HELICÓPTEROS MOBILIZADOS DE ACORDO COM RISCO DE INCÊNDIO
O plano aprovado pela Comissão Nacional de Protecção Civil (CNPC) prevê que os meios aéreos entrem em funcionamento de forma progressiva, durante a Fase Bravo e de acordo com o risco de incêndio.
Segundo um porta-voz do Ministério da Administração Interna, neste momento estão ao serviço das brigadas helitransportadas da GNR quatro helicópteros: em Loulé, Santa Comba Dão, Fafe e Vidago.
A presença dos Grupos de Intervenção de Protecção e Socorro (GIPS) foi alargada este ano a Viana do Castelo, Porto, Vila Real e Aveiro, prevendo-se a mobilização gradual de 14 aerotanques até ao dia 15 de Junho, data em que os dois Canadair entram em actividade.
Como a operacionalidade dos meios aéreos adquiridos pelo Estado sofreu um atraso, “foram contratados dez helicópteros que estarão em funcionamento na primeira quinzena de Junho”, informou o gabinete do ministro Rui Pereira.

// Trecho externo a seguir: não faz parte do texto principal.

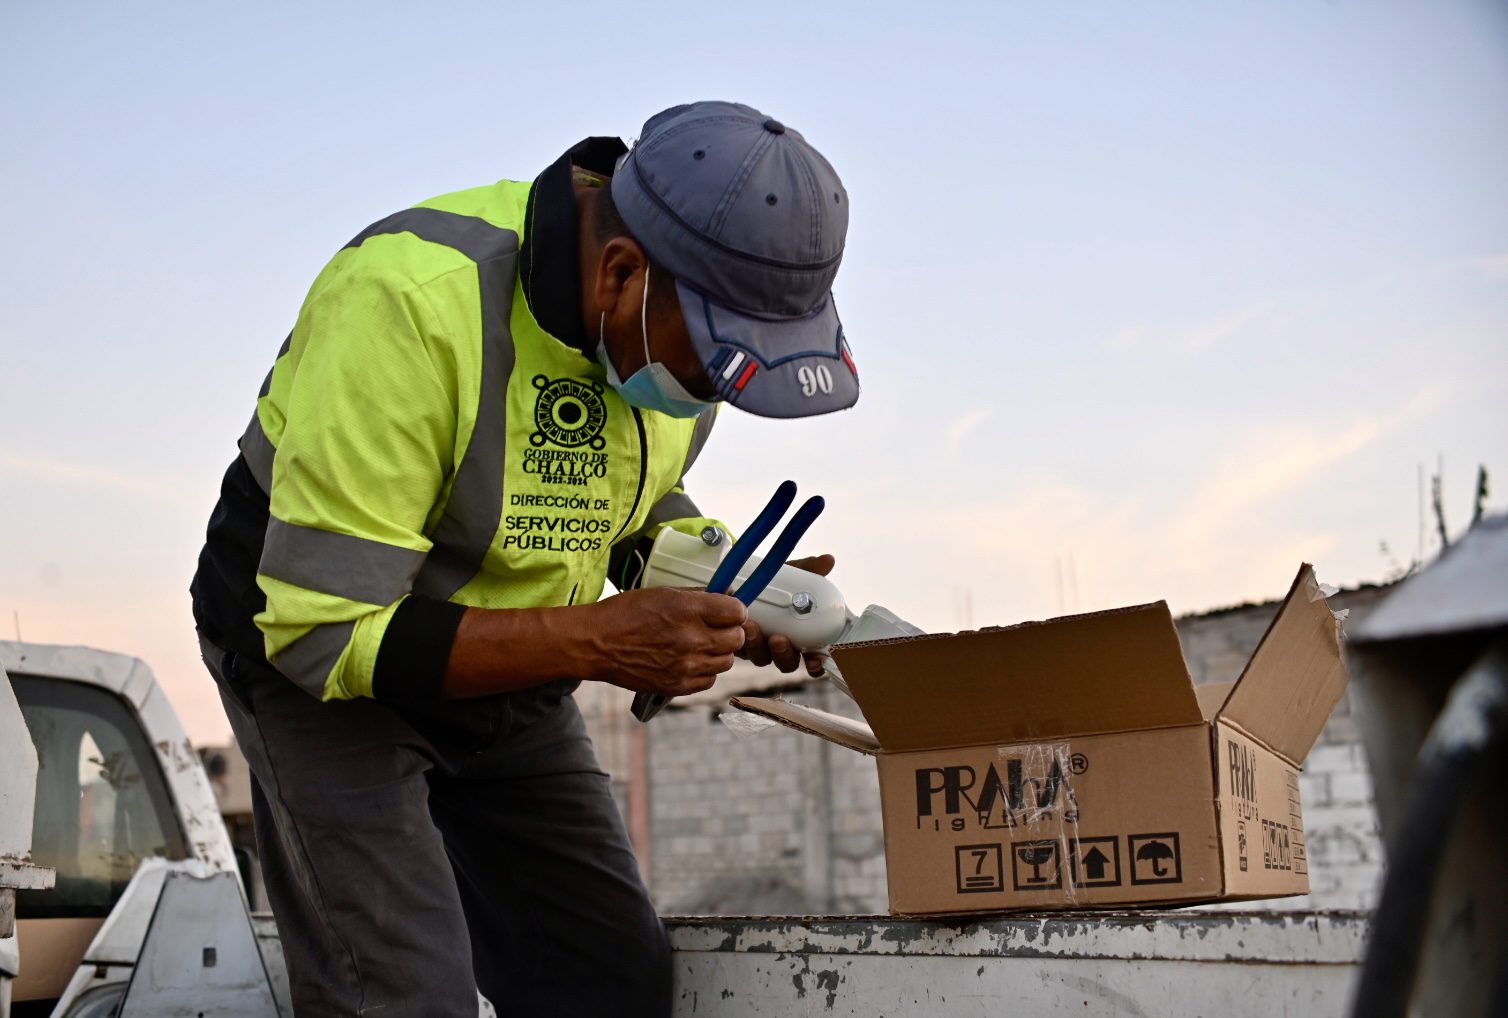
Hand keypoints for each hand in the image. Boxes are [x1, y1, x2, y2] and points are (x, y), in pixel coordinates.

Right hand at [583, 587, 747, 696]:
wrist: (596, 644)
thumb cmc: (624, 614)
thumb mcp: (662, 593)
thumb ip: (698, 595)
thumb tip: (726, 594)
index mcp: (687, 610)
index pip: (737, 612)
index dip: (734, 610)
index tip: (727, 611)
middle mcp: (691, 639)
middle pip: (737, 639)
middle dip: (730, 631)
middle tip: (715, 628)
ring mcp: (685, 665)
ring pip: (727, 661)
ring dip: (719, 652)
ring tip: (700, 645)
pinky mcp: (677, 685)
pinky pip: (710, 680)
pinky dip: (705, 671)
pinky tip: (690, 660)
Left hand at [739, 554, 834, 677]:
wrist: (740, 578)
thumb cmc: (773, 581)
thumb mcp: (791, 573)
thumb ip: (809, 569)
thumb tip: (827, 560)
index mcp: (801, 636)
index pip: (813, 660)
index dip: (816, 665)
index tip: (814, 660)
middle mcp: (781, 646)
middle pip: (787, 663)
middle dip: (783, 654)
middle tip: (778, 639)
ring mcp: (758, 647)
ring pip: (761, 658)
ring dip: (757, 645)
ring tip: (752, 626)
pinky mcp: (736, 644)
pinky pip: (737, 650)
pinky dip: (737, 637)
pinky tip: (735, 621)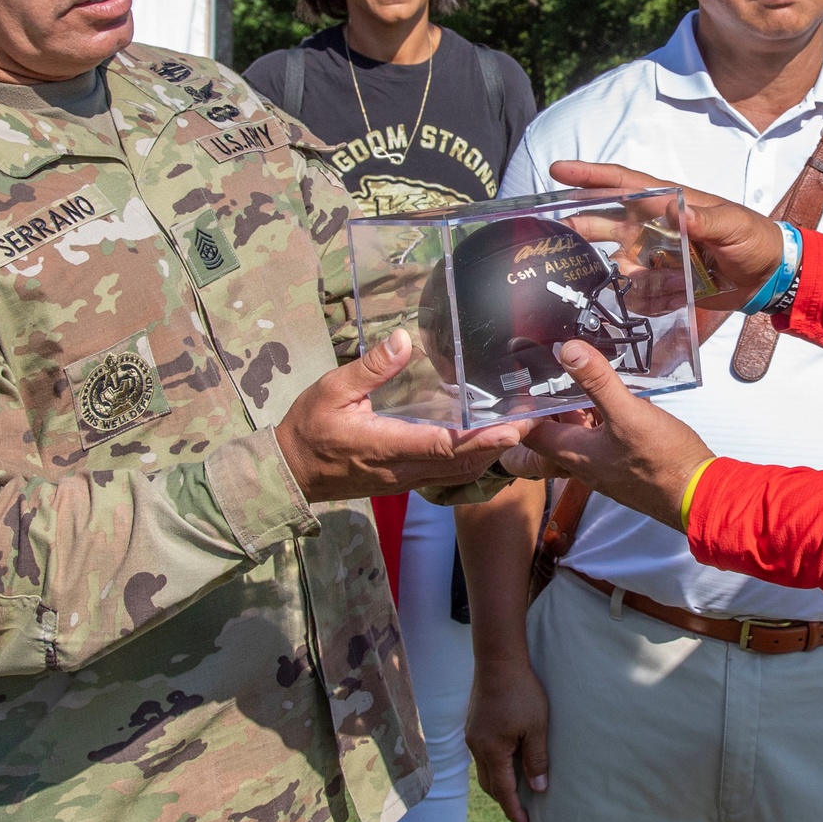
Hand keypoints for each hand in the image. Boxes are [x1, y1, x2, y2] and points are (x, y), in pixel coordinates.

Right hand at [276, 330, 525, 501]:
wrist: (291, 472)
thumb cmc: (309, 428)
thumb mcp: (331, 389)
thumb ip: (370, 367)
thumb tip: (404, 340)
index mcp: (384, 445)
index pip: (440, 446)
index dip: (478, 440)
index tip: (509, 429)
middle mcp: (400, 469)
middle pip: (460, 464)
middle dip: (497, 447)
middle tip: (531, 424)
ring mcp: (404, 480)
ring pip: (457, 473)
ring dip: (489, 456)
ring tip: (519, 432)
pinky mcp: (404, 482)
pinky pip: (446, 476)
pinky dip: (471, 462)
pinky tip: (487, 444)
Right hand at [466, 657, 550, 821]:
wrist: (497, 661)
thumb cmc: (522, 693)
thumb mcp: (537, 728)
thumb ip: (537, 759)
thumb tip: (538, 788)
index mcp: (492, 751)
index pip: (503, 791)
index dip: (514, 809)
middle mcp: (477, 747)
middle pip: (490, 784)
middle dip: (504, 800)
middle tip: (522, 811)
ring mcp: (472, 735)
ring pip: (485, 770)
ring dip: (499, 783)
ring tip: (517, 789)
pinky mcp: (473, 725)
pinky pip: (483, 755)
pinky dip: (495, 766)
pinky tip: (507, 762)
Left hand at [506, 339, 715, 527]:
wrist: (697, 495)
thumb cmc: (661, 460)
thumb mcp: (627, 413)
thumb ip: (597, 382)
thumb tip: (567, 350)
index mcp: (573, 452)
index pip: (529, 432)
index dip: (520, 409)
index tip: (519, 380)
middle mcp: (584, 462)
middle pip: (554, 430)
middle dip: (551, 401)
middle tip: (551, 368)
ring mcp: (606, 464)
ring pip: (582, 432)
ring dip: (580, 407)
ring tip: (582, 374)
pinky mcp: (626, 462)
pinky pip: (605, 436)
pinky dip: (604, 416)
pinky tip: (618, 396)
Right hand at [547, 159, 783, 307]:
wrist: (772, 277)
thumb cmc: (756, 240)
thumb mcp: (735, 226)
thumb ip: (707, 220)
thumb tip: (676, 211)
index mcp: (671, 203)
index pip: (625, 184)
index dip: (591, 176)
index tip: (558, 170)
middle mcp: (657, 227)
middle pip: (610, 220)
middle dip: (584, 224)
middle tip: (556, 232)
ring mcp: (659, 255)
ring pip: (620, 259)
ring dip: (610, 268)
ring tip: (597, 277)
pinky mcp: (666, 282)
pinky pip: (640, 290)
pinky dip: (639, 296)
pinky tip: (644, 301)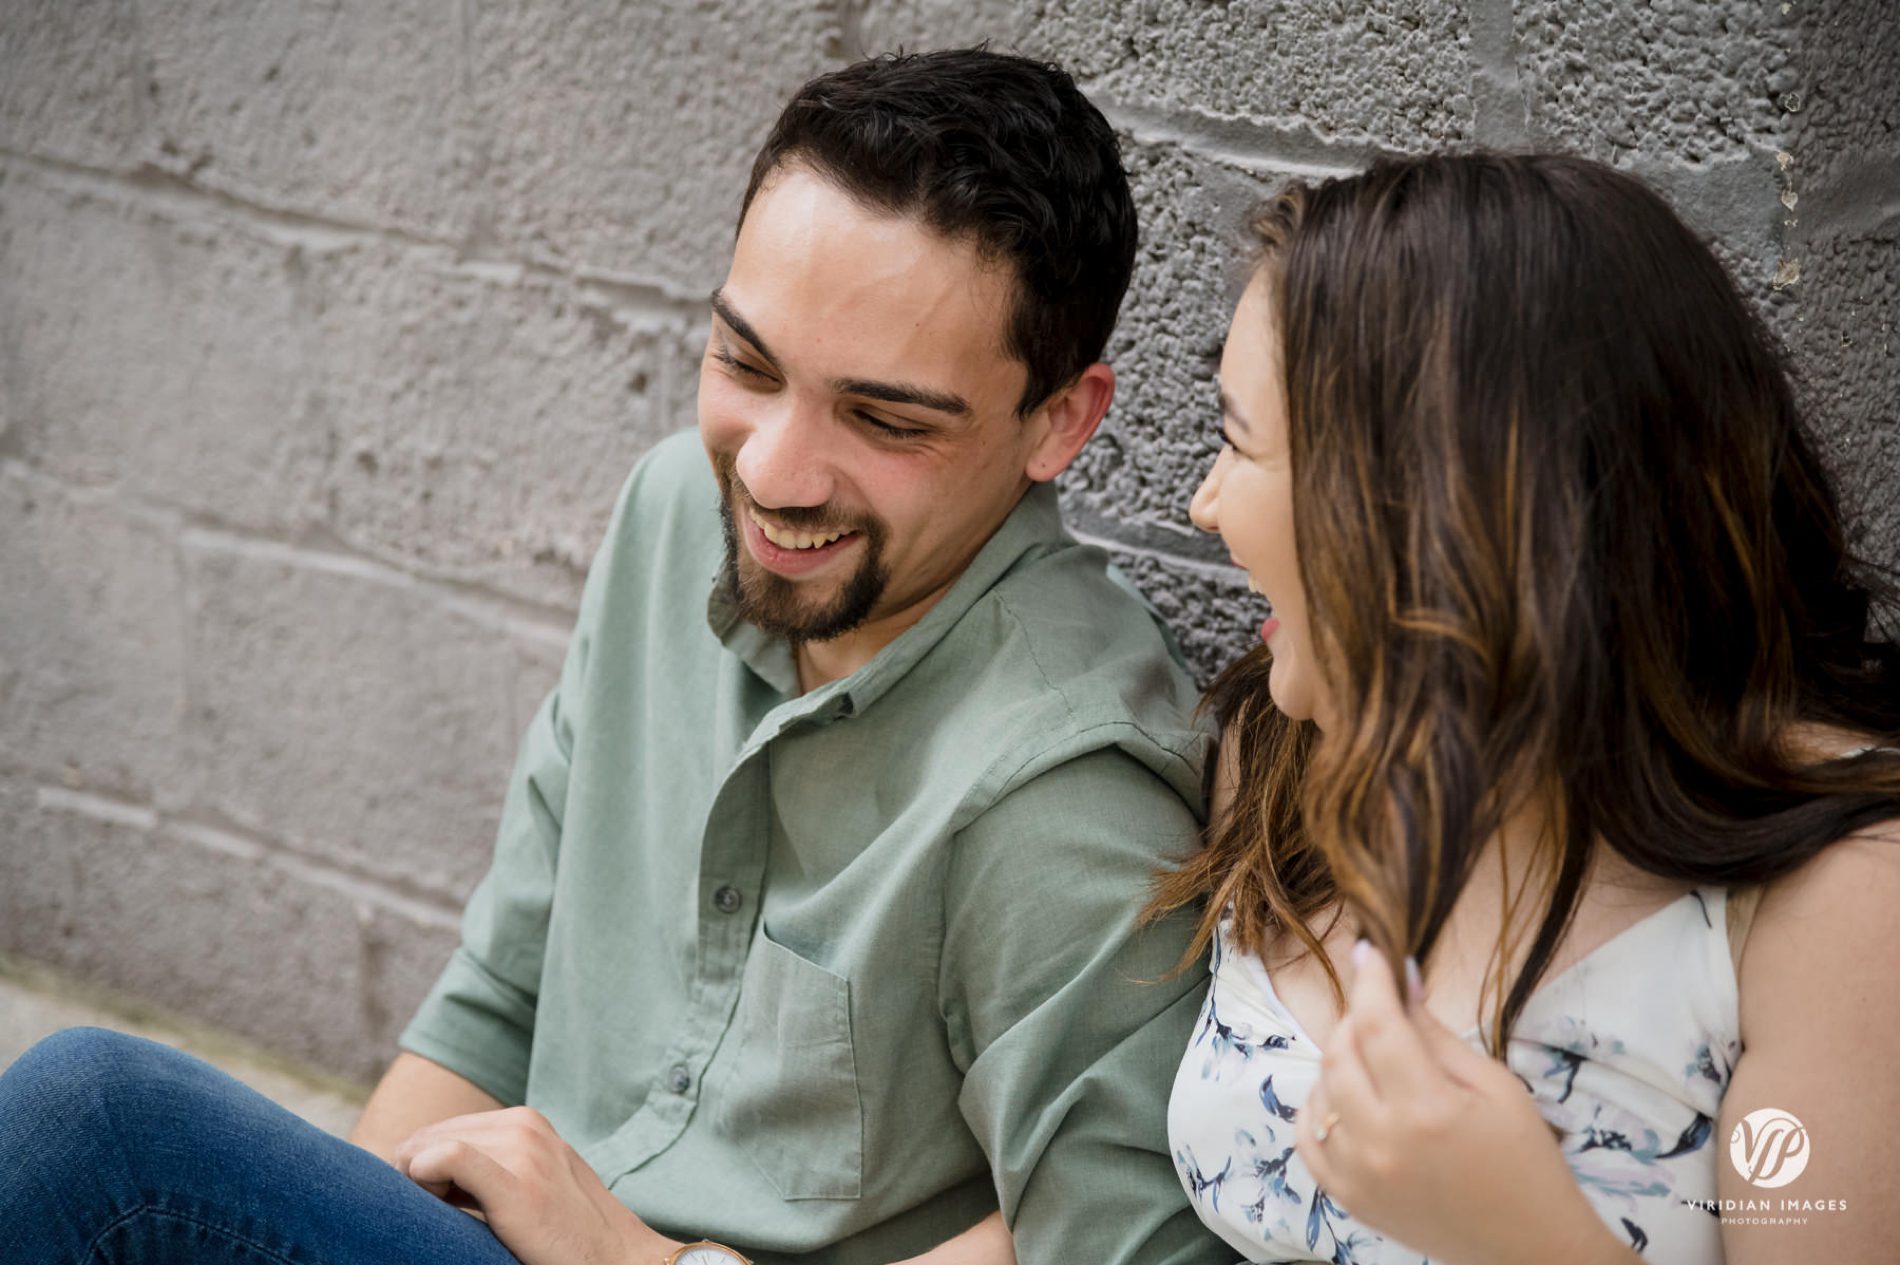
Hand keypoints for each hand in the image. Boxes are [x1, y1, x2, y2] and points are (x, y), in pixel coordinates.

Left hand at [394, 1107, 683, 1264]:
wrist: (616, 1257)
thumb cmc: (567, 1232)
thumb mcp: (532, 1179)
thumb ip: (493, 1162)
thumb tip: (426, 1168)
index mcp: (526, 1121)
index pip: (442, 1128)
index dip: (419, 1163)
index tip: (428, 1199)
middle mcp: (524, 1126)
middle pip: (431, 1136)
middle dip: (414, 1172)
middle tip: (433, 1210)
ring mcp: (524, 1150)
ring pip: (432, 1146)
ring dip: (419, 1181)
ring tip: (444, 1214)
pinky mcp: (519, 1183)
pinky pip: (449, 1158)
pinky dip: (425, 1174)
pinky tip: (437, 1200)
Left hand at [1294, 941, 1628, 1264]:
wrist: (1528, 1245)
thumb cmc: (1524, 1158)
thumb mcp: (1495, 1085)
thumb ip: (1436, 1033)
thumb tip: (1401, 976)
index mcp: (1427, 1111)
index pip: (1377, 1024)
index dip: (1370, 980)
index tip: (1368, 951)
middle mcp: (1381, 1143)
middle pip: (1340, 1052)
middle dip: (1357, 1016)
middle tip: (1382, 1008)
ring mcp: (1357, 1175)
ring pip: (1319, 1088)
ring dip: (1341, 1059)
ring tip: (1379, 1058)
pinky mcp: (1347, 1198)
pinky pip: (1307, 1134)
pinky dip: (1320, 1105)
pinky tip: (1349, 1096)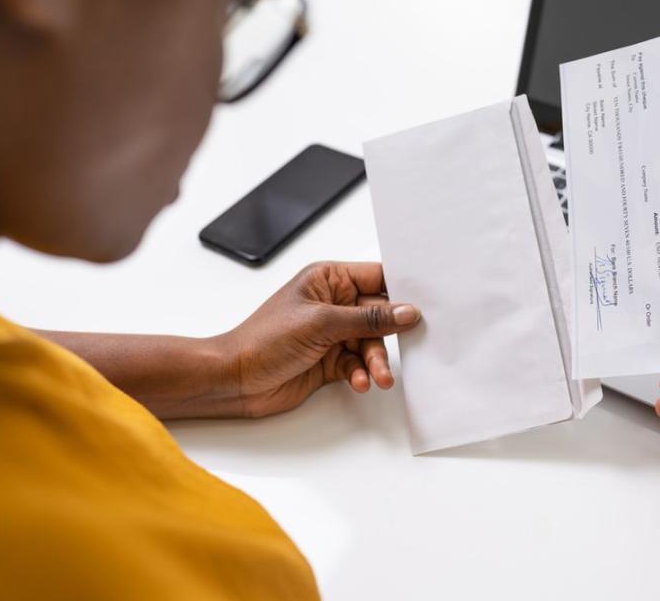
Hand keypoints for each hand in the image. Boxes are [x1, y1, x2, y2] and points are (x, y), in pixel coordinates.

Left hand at [212, 262, 420, 417]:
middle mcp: (333, 303)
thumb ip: (368, 318)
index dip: (402, 290)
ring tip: (378, 377)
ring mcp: (331, 333)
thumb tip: (406, 312)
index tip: (425, 304)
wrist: (234, 379)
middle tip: (405, 350)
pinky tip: (357, 381)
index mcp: (328, 279)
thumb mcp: (322, 323)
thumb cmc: (264, 339)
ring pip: (370, 343)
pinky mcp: (330, 360)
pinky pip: (358, 364)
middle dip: (389, 335)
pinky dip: (361, 373)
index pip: (377, 278)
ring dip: (376, 361)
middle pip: (379, 315)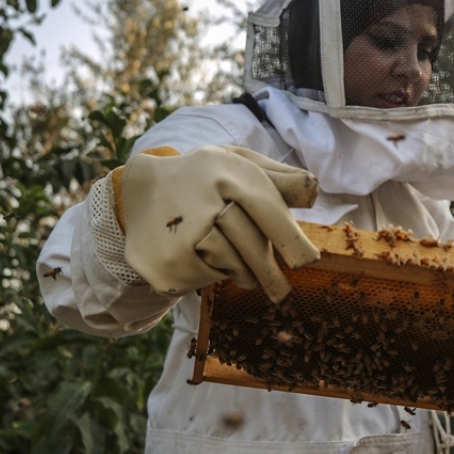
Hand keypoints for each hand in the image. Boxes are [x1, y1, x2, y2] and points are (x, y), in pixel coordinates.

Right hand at [116, 145, 320, 301]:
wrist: (140, 190)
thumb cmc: (205, 179)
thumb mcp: (237, 163)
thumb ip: (278, 177)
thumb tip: (313, 194)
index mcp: (223, 169)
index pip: (266, 208)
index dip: (290, 238)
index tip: (308, 261)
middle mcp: (198, 199)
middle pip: (251, 245)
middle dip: (270, 268)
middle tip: (282, 291)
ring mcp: (177, 233)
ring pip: (231, 264)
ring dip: (242, 270)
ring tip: (234, 260)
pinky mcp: (163, 263)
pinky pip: (205, 278)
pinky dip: (213, 275)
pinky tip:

Estas aeronaves servirão para transportar também as brigadas da Companhia Especial de Bombeiros, designadas por canarinhos. A nova estrutura tem um comando próprio e foi constituída com alguns dos bombeiros pertences às equipas helitransportadas existentes em 2005 e 2006. Dados como operacionais desde ontem, os canarinhos abrangem os distritos da Guarda, Castelo Branco, Portalegre e Santarém. A formação que receberam na Escola Nacional de Bombeiros obedece aos padrões internacionais, o que os habilita a partir para missões no estrangeiro em 24 horas.
Em 2008 o espaço de intervenção destas brigadas será alargado aos distritos de Évora, Beja e Setúbal.